This transaction is one of those rare opportunities to create value for everyone involved.
DALLAS (PRWEB) October 15, 2013
Triumph Bancorp, Inc., parent of Triumph Savings Bank, SSB, headquartered in Dallas, Texas, today announced the completion of its previously announced acquisition of National Bancshares, Inc., parent of THE National Bank, headquartered in Bettendorf, Iowa.
National Bancshares, Inc. has an established history of serving its communities for over 12 years. As of September 2013, National Bancshares, Inc. had approximately $900 million in assets. Its community banking subsidiary, THE National Bank, member FDIC and Equal Housing Lender, offers personal checking accounts, savings accounts, CDs, money market, HSA, IRA, NOW and business accounts, as well as consumer, commercial and mortgage loans from 19 branches and 3 loan production offices located throughout Iowa, Illinois and Wisconsin.
“We are excited to welcome the customers, employees, and shareholders of National Bancshares to the Triumph group of companies,” said Aaron P. Graft, President and CEO of Triumph Bancorp, Inc. “This transaction is one of those rare opportunities to create value for everyone involved. For Triumph, we are acquiring an established, full service institution with a solid deposit franchise. For THE National Bank, it is gaining financial strength and access to the diverse lending opportunities within Triumph’s platform. The combination of these attributes, as well as the strength of the combined balance sheet, creates a unique financial enterprise that is well positioned for success in the future.”
John D. DeDoncker, President and CEO of THE National Bank commented, “We are pleased about the opportunity to combine resources with Triumph Bancorp, Inc. Through this acquisition, we believe we have enhanced the banking experience for our customers with the addition of various financial opportunities. We will continue to serve our customers and community well as we go forward as a member of the Triumph Bancorp group of companies.”
Following this acquisition, Triumph Bancorp, Inc. will have approximately $1.2 billion in total assets and $150 million in total equity capital.
Triumph Bancorp, Inc. was advised in this transaction by Commerce Street Capital, LLC as financial advisor. Hunton & Williams, LLP and Beard, Kultgen, Brophy, Bostwick, Dickson & Squires, LLP served as Triumph’s legal counsel. Sandler O'Neill + Partners L.P. acted as financial advisor and rendered a fairness opinion to the Board of Directors of National Bancshares, Inc. in connection with this transaction. Lane & Waterman LLP acted as legal counsel to National Bancshares, Inc.
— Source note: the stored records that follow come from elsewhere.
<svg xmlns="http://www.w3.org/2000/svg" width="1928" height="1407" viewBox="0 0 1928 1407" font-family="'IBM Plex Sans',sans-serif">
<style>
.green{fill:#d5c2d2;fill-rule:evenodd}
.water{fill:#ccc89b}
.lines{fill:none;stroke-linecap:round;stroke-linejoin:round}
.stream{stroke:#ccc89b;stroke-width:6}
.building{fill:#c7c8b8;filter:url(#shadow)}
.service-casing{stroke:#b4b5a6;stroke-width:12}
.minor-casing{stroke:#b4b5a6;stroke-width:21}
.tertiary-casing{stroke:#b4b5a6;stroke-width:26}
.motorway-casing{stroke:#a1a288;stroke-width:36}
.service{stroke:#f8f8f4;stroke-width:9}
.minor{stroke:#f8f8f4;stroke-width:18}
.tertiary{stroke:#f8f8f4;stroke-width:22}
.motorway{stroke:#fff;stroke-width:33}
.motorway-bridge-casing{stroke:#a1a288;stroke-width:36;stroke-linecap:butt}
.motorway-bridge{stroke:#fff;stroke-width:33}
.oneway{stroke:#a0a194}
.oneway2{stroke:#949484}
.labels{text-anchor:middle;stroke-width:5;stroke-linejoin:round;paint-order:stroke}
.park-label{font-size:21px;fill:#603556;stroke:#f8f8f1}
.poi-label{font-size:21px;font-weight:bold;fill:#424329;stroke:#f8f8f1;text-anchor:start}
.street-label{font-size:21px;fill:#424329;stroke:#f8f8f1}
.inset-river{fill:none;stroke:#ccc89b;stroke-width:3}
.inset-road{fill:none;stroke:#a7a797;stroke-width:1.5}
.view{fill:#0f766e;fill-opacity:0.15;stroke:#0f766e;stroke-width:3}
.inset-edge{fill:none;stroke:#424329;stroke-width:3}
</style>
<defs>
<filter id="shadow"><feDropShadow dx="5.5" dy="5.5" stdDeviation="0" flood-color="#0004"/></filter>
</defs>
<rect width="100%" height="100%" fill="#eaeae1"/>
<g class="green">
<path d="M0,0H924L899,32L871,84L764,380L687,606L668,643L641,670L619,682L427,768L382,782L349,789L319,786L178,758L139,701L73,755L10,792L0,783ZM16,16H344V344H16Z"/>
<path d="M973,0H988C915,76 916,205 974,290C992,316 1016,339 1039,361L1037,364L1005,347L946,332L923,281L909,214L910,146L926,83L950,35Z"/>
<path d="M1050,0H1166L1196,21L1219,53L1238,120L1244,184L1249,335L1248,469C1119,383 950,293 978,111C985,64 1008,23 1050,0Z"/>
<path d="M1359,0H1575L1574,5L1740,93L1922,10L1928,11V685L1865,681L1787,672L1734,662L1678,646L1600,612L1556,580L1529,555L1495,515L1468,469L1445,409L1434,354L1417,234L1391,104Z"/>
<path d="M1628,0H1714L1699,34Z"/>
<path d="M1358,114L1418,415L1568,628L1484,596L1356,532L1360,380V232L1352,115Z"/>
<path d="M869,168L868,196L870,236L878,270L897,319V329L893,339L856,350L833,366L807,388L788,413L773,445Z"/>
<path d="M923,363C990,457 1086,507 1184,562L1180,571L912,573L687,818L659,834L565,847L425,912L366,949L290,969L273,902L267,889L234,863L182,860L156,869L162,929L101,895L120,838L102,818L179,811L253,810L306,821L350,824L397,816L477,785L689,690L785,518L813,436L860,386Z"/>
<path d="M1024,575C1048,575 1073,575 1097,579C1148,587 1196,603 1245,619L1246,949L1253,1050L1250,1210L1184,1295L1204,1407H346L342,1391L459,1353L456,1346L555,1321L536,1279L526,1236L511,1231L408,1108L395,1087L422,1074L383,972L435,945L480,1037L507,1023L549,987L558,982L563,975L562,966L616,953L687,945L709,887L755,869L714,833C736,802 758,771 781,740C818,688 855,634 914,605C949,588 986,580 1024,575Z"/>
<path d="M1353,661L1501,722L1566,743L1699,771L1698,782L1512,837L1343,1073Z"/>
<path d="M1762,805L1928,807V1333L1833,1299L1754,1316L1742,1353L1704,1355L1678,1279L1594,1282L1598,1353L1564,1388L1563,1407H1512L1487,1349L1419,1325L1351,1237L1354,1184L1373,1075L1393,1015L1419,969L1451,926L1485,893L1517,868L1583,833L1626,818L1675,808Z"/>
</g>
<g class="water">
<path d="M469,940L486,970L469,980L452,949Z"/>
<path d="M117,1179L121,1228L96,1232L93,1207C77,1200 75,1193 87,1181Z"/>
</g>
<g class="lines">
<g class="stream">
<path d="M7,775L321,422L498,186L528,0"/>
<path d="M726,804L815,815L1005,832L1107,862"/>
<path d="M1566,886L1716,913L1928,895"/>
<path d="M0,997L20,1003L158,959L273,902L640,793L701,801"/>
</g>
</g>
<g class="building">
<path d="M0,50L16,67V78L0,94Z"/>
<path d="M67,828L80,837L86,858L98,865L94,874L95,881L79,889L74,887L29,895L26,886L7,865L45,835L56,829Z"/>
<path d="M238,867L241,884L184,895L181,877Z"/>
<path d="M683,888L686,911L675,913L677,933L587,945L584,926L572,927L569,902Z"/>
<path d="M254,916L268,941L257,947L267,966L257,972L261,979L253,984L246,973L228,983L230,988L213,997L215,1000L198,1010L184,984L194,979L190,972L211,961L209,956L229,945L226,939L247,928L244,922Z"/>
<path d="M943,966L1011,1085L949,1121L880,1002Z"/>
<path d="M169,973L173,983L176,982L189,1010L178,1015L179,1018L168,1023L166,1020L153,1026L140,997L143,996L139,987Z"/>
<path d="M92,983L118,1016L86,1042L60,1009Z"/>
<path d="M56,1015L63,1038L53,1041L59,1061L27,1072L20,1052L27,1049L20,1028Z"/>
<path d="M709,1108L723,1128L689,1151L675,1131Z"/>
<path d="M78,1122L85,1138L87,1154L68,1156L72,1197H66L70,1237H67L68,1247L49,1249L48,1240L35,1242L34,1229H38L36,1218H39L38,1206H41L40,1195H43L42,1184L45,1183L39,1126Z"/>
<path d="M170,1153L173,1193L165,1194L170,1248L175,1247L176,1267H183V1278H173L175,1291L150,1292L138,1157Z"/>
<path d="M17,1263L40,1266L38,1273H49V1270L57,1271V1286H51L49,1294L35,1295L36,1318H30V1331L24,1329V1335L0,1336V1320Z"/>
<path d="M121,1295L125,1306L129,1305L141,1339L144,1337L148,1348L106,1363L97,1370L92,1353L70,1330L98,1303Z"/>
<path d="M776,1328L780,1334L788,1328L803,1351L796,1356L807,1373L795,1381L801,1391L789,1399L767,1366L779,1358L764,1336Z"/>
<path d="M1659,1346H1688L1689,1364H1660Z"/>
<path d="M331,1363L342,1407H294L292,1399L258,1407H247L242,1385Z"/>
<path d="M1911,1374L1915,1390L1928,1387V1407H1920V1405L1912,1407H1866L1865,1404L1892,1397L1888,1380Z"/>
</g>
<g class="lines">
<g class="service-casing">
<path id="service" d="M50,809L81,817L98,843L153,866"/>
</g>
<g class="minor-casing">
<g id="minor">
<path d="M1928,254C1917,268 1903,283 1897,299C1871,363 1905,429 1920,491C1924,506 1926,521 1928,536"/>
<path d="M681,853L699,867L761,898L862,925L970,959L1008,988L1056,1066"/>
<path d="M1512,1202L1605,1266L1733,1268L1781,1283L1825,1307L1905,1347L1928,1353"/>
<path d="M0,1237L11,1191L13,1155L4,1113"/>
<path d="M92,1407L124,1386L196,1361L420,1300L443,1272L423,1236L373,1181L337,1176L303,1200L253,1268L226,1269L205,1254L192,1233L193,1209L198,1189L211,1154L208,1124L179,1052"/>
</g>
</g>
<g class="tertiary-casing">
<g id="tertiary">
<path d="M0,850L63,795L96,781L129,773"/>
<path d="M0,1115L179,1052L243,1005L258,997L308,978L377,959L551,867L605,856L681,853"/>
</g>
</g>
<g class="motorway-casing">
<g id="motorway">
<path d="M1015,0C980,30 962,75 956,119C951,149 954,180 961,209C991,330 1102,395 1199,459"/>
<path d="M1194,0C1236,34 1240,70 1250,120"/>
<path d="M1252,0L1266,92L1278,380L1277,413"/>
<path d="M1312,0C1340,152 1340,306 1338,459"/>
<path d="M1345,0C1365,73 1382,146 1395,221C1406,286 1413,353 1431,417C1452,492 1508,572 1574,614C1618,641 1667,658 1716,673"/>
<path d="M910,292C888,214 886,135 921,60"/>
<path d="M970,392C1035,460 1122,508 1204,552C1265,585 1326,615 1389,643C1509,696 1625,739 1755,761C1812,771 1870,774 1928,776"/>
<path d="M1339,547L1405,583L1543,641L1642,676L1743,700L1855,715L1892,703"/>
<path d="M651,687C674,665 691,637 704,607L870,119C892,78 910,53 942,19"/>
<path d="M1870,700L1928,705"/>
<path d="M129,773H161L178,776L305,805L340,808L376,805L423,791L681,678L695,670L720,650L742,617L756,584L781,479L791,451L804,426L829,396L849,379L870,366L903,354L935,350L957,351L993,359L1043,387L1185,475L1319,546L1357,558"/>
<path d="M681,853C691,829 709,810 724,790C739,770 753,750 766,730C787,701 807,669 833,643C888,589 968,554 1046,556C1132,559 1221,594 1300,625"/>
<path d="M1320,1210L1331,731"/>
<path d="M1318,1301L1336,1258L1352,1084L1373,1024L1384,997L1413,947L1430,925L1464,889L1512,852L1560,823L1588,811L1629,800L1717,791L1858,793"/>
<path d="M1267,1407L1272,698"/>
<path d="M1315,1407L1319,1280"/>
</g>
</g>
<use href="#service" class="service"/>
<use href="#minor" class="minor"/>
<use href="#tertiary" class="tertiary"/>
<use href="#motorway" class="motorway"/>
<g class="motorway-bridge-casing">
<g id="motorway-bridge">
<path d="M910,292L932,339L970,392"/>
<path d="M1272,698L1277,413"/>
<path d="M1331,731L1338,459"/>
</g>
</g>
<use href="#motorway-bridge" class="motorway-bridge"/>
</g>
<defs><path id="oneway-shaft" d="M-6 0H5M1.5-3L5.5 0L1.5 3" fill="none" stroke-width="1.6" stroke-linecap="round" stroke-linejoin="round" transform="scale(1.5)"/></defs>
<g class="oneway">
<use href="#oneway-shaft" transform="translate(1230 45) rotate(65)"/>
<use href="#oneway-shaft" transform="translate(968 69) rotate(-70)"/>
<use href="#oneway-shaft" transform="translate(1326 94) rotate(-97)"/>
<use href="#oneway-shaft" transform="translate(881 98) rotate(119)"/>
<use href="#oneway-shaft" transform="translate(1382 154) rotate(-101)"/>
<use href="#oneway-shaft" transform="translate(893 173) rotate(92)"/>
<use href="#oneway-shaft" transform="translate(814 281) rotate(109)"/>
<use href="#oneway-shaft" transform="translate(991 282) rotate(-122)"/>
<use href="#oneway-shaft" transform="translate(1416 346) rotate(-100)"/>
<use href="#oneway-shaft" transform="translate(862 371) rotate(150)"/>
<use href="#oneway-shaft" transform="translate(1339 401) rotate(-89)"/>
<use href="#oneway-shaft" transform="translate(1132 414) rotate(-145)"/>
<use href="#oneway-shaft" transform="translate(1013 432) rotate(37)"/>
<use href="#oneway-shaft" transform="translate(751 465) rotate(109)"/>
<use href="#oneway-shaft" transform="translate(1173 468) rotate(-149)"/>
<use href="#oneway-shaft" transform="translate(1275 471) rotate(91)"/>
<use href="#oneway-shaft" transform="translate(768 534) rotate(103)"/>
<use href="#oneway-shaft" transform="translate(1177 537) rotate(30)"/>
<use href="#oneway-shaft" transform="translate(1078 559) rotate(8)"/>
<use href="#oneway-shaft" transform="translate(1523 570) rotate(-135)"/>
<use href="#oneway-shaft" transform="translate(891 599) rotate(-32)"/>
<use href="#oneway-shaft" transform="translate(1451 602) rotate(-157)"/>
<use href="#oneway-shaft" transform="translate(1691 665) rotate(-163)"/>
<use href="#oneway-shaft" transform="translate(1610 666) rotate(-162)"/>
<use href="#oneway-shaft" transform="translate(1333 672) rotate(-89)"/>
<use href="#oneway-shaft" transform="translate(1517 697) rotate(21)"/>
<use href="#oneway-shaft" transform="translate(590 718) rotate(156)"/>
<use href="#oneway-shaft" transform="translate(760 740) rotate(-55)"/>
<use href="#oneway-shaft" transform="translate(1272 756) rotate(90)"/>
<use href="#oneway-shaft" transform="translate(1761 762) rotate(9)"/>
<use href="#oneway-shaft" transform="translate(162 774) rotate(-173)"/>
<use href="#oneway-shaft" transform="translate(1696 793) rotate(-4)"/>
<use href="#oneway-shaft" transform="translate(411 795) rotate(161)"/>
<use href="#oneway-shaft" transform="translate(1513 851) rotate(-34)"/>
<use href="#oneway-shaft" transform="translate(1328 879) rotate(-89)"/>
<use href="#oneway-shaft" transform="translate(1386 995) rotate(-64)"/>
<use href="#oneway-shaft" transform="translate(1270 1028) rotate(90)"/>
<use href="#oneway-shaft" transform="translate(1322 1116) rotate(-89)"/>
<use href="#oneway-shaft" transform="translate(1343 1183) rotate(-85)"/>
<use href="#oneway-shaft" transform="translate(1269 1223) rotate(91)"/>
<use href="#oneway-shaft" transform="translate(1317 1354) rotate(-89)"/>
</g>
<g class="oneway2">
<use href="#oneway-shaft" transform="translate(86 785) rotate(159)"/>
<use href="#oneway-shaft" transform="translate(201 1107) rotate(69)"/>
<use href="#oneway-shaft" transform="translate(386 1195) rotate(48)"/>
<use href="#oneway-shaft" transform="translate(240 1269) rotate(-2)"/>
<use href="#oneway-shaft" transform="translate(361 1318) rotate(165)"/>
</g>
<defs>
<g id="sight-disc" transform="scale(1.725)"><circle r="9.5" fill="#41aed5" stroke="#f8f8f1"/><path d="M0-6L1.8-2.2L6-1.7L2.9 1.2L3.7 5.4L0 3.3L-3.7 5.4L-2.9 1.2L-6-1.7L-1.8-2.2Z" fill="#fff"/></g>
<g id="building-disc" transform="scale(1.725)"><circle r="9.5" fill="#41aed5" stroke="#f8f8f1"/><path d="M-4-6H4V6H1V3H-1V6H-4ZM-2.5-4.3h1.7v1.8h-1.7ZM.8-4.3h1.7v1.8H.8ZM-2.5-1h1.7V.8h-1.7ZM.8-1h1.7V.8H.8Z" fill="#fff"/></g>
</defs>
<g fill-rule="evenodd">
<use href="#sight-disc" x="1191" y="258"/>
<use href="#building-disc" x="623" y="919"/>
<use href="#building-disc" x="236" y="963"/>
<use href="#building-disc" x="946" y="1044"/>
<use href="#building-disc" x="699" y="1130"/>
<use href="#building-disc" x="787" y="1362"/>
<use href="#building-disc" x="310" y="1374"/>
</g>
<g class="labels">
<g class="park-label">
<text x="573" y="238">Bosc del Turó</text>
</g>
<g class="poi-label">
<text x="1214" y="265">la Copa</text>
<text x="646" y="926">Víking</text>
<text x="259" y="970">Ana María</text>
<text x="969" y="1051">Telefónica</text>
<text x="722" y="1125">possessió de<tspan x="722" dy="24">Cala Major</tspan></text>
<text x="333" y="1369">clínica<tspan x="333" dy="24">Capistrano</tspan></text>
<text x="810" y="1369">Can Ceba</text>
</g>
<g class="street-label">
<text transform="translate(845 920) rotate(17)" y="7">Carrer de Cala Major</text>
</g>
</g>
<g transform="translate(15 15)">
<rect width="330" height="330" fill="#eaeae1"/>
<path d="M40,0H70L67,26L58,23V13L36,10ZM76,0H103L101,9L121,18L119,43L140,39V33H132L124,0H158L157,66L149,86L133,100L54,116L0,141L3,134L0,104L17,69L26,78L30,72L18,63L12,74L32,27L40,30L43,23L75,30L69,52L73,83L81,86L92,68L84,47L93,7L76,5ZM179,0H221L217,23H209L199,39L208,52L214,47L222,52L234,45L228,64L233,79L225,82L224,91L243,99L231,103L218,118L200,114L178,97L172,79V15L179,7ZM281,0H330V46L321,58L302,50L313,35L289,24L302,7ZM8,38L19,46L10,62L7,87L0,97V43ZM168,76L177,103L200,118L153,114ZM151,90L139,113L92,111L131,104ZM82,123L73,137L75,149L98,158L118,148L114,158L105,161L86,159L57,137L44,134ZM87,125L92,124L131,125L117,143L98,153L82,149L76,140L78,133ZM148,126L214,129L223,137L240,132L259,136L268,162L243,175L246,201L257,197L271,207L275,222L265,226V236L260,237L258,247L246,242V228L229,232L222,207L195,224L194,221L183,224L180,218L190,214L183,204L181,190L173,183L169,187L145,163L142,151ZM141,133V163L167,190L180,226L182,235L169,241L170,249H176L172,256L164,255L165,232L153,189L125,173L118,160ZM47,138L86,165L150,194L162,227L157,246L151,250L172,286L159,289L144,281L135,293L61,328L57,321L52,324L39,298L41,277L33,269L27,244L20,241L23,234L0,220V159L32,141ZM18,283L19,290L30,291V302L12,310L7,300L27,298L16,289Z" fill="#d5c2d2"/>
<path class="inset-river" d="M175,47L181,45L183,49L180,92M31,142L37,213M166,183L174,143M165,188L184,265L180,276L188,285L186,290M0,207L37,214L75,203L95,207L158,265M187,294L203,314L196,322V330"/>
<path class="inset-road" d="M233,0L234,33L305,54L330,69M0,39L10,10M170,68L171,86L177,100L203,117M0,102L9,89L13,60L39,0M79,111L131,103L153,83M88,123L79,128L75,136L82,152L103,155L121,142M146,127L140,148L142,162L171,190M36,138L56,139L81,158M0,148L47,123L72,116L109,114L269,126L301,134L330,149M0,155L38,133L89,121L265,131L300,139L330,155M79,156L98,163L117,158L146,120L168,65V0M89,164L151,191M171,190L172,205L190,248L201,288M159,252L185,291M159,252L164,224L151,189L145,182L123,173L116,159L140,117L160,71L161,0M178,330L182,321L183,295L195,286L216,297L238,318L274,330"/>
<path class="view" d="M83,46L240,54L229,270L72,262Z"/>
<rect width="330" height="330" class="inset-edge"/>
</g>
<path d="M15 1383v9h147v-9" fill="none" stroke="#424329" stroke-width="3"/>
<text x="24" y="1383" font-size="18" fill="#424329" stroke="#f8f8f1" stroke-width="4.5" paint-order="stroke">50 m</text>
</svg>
About Triumph Bancorp, Inc.
Triumph Bancorp, Inc., based in Dallas, Texas, is a financial holding company with interests in wholesale banking, commercial finance and investment management. In November 2010, Triumph Bancorp, Inc. acquired and recapitalized its subsidiary bank, Triumph Savings Bank, SSB, which was then known as Equity Bank, SSB. Triumph brings creativity, diligence and innovation to all of our investments. Members of the Triumph Bancorp, Inc. group include Triumph Savings Bank, SSB, Triumph Commercial Finance, LLC, Triumph Capital Advisors, LLC, Triumph CRA Holdings, LLC and Advance Business Capital LLC.
FORWARD LOOKING STATEMENTS
This press release may contain forward-looking statements within the meaning of the Private Securities Litigation Reform Act of 1995. These forward-looking statements involve known and unknown risks, uncertainties and other factors which may cause Triumph Bancorp's or National Bancshares’s actual results, performance or achievements to be materially different from any expected future results, performance, or achievements. Forward-looking statements speak only as of the date they are made and neither Triumph Bancorp nor National Bancshares assumes any duty to update forward looking statements. Such forward-looking statements include, but are not limited to, statements about the benefits of the business combination transaction involving Triumph Bancorp and National Bancshares, including future financial and operating results, the combined company's plans, objectives, expectations and intentions and other statements that are not historical facts. The following factors, among others, could cause actual results to differ from those set forth in the forward-looking statements: (i) the possibility that the merger does not close when expected or at all because required regulatory, shareholder or other approvals and other conditions to closing are not received or satisfied on a timely basis or at all; (ii) the risk that the benefits from the transaction may not be fully realized or may take longer to realize than expected, including as a result of changes in general economic and market conditions, interest and exchange rates, monetary policy, laws and regulations and their enforcement, and the degree of competition in the geographic and business areas in which National Bancshares operates; (iii) the ability to promptly and effectively integrate the businesses of Triumph Bancorp and National Bancshares; (iv) the reaction of the companies' customers, employees and counterparties to the transaction; and (v) diversion of management time on merger-related issues.